Week 9. Data leverage and collective action

Vincent et al. (2021), Data Leverage: A Framework for Empowering the Public in its Relationship with Technology Companies
Hardt et al. (2023), Algorithmic Collective Action in Machine Learning
Site activity: use Group LOO mode and write down the coalition move in grid notation.

Week 10. Why any of this might matter economically

Arrieta-Ibarra et al. (2018), Should We Treat Data as Labor? Moving Beyond “Free”
Jones and Tonetti (2020), Nonrivalry and the Economics of Data
Site activity: split one object’s value into training-side, evaluation-side, and trust-side value.

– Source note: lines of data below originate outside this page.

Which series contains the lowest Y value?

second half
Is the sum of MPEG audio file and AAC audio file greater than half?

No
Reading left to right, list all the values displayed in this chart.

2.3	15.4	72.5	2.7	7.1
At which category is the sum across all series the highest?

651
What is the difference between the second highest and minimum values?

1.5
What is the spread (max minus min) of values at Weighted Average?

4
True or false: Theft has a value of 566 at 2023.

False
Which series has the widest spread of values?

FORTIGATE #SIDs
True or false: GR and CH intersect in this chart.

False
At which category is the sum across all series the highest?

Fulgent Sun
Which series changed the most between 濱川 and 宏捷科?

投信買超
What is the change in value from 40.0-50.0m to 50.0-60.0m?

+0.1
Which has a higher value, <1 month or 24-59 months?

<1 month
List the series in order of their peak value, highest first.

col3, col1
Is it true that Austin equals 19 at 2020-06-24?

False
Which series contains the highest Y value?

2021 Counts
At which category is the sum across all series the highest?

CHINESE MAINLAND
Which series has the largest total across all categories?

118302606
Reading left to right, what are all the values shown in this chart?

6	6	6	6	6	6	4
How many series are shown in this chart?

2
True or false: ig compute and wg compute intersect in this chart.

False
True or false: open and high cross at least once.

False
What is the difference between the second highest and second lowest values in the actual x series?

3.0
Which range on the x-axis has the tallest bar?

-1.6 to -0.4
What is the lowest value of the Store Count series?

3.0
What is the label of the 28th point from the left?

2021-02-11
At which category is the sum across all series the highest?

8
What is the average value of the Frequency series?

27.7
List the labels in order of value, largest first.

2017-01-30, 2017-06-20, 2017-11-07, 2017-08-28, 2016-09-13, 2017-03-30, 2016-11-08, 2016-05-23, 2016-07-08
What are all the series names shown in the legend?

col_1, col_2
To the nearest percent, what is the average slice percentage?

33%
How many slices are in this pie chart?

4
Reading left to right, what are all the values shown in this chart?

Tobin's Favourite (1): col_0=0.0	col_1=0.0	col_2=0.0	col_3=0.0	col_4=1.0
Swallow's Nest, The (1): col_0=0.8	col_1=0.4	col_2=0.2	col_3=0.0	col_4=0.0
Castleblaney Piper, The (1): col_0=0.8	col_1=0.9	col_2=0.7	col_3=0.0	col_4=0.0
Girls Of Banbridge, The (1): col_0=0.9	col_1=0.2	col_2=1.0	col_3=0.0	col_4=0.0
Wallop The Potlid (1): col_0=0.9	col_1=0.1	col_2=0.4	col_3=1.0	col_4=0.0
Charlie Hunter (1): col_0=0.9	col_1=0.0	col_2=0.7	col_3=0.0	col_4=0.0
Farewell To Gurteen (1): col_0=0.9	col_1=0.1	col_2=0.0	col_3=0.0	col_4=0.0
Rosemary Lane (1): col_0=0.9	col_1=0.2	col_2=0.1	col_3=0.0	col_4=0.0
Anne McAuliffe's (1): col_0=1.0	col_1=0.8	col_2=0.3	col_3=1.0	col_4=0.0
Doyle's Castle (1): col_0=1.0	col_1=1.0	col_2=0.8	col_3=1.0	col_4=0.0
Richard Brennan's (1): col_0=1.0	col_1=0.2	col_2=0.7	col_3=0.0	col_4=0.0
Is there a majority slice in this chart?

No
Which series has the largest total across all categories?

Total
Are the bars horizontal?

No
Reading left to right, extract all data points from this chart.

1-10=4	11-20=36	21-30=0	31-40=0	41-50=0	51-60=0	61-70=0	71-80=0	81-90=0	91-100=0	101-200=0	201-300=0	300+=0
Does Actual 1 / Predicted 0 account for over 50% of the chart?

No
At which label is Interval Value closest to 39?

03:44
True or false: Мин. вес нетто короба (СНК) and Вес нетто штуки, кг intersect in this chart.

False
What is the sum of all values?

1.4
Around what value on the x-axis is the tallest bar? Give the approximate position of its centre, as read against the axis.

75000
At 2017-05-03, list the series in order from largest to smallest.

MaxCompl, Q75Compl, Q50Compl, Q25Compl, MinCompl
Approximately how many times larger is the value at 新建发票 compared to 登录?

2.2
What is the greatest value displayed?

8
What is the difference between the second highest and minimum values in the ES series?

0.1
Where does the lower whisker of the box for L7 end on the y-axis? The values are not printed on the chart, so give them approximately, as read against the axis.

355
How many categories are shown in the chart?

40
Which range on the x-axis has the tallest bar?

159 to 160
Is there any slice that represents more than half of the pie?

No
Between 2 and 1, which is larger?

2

Week 11. Evaluation data and secure holdouts

Data Counterfactuals memo, When the Column Changes
Srivastava et al. (2023), Beyond the Imitation Game: Quantifying and extrapolating the capabilities of language models
Site activity: use Eval value mode and compare a column move to a row move on the same selected cell.

Week 12. Trust institutions and data rights

Mitchell et al. (2019), Model Cards for Model Reporting
Gebru et al. (2021), Datasheets for Datasets
Site activity: define a rights state for A, B, C, and D: trainable, evaluable, both, reserved, or unavailable.